There’s so much to love about a dog – its loyalty, beauty, protective nature, floppy ears.

Wait, what? Floppy ears?

Oh yes, indeed!

Floppy eared dogs, large and small, are some of the most popular dogs in society at large.

There’s just something special about dogs with long, floppy ears.

Fortunately, floppy-eared pups are many and varied, giving you lots to choose from when you’re ready to add a new pup to your household.

So, what dog breeds have floppy ears?

Floppy Eared Dog Breeds

Quite a few of the floppy eared dog breeds on our list come from the hound family and are bred for hunting.

These include the beagle, blood hound, basset hound and others.

But they’re not the only ones.

For a peak at some of the most popular dog breeds with floppy ears, read on!

Beagle

beagle

Beagles are what’s known as scent hounds bred mainly for hunting.

Their amazing sense of smell enables them to track their prey for miles.

Beagles are also extremely vocal (the French name is actually translated as “loudmouth”).

They simply love to bark, which may not go over too well with neighbors who live close by.

Add to that a voracious appetite, an adventurous spirit and amicable personality and you’ve got one lovable, floppy-eared pup.

Beagles are very energetic, so be prepared to spend lots of time outdoors with your pup.

They like being around people and other dogs and will play for hours if you’re up to it.

Generally, beagles are cheerful pups that thrive on affection.

They may howl nonstop, however, or become destructive if left on their own.

Basset Hound

basset hound

There’s no mistaking the endearing look of a basset hound – certainly one of the most famous dog breeds in the world.

Bassets possess an uncanny sense of smell surpassed only by that of the bloodhound.

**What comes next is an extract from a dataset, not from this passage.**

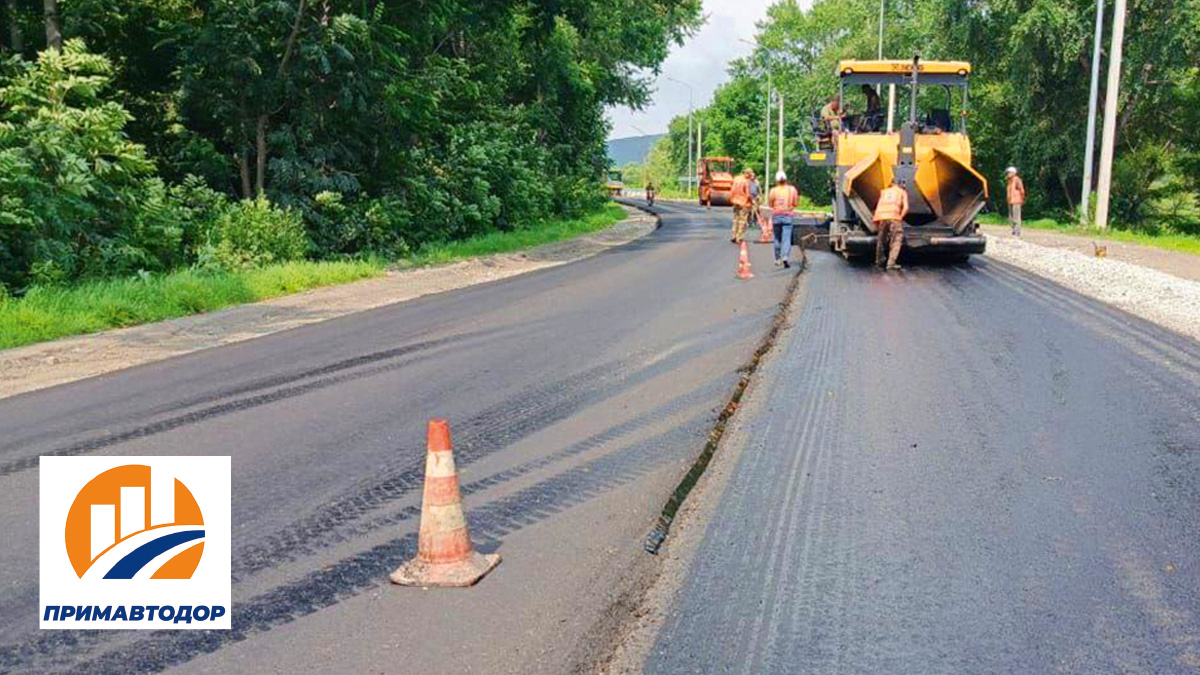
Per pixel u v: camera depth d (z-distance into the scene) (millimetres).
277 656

They’re bred for hunting and excel in this field.

Their sturdy, low-built body, powerful legs and massive paws give them the strength and endurance they need for tracking and rooting out small burrowing animals.

As a pet, you couldn’t find a more laid-back, lovable creature.

Their floppy ears appear even longer when paired with their long, droopy face, sad-sack eyes and wrinkled brow.

Bassets are by nature low-key dogs although they have a stubborn streak which can at times tax your patience, particularly on the trail.

These dogs aren’t overly affectionate, but they’re smart, easy-going, good with children and loyal – what more could you ask for in a family pet?

Dachshund

Dachshund

The Dachshund, often called “sausage dog,” “wiener dog” or “hot dog”, is surprisingly, another type of hunter dog, originally bred for tracking small animals like rabbits, badgers and foxes.

These dogs may be small in size, but they’re quite tough, and have been known to chase their prey with ferocity.

Dachshunds come in a variety of colors, fur lengths and coat textures, giving you a wide selection to choose from.

They have a bold, outgoing personality and are full of energy, ready and willing to engage in challenging outdoor games.

Before adopting a Dachshund as a pet, make sure you’re capable of keeping up with your furry friend.

Dachshunds are loyal to family but have a distrust of strangers and may even be aggressive around other dogs.

They’re affectionate pups by nature and love attention.

At the end of a tiring day, you may find your floppy-eared Dachshund quite amenable to some cuddly lap time before heading off to bed.

Bloodhound

bloodhound puppy
Gilliamhome’s Olympus E3 and Evolt 500 Page, CC BY 2.0, via Wikimedia Commons

Don’t let that old, mournful, wrinkled face of a bloodhound fool you into thinking he’s on his last leg.

Bloodhounds are world-class trackers possessing a nose like no other in the dog world.

A trained bloodhound can follow a scent for over 100 miles and track a trail that’s over 10 days old.

That’s how powerful their sense of smell is.

The bloodhound’s tracking abilities make him an asset in helping with search and rescue missions.

His long, floppy ears only contribute to his tracking skills, not to mention enhance his personal charm and appeal.

On the flip side, your hound’s sleuth nose may pose a bit of a problem when out on walks, as your dog may want to sniff everything in sight before moving on.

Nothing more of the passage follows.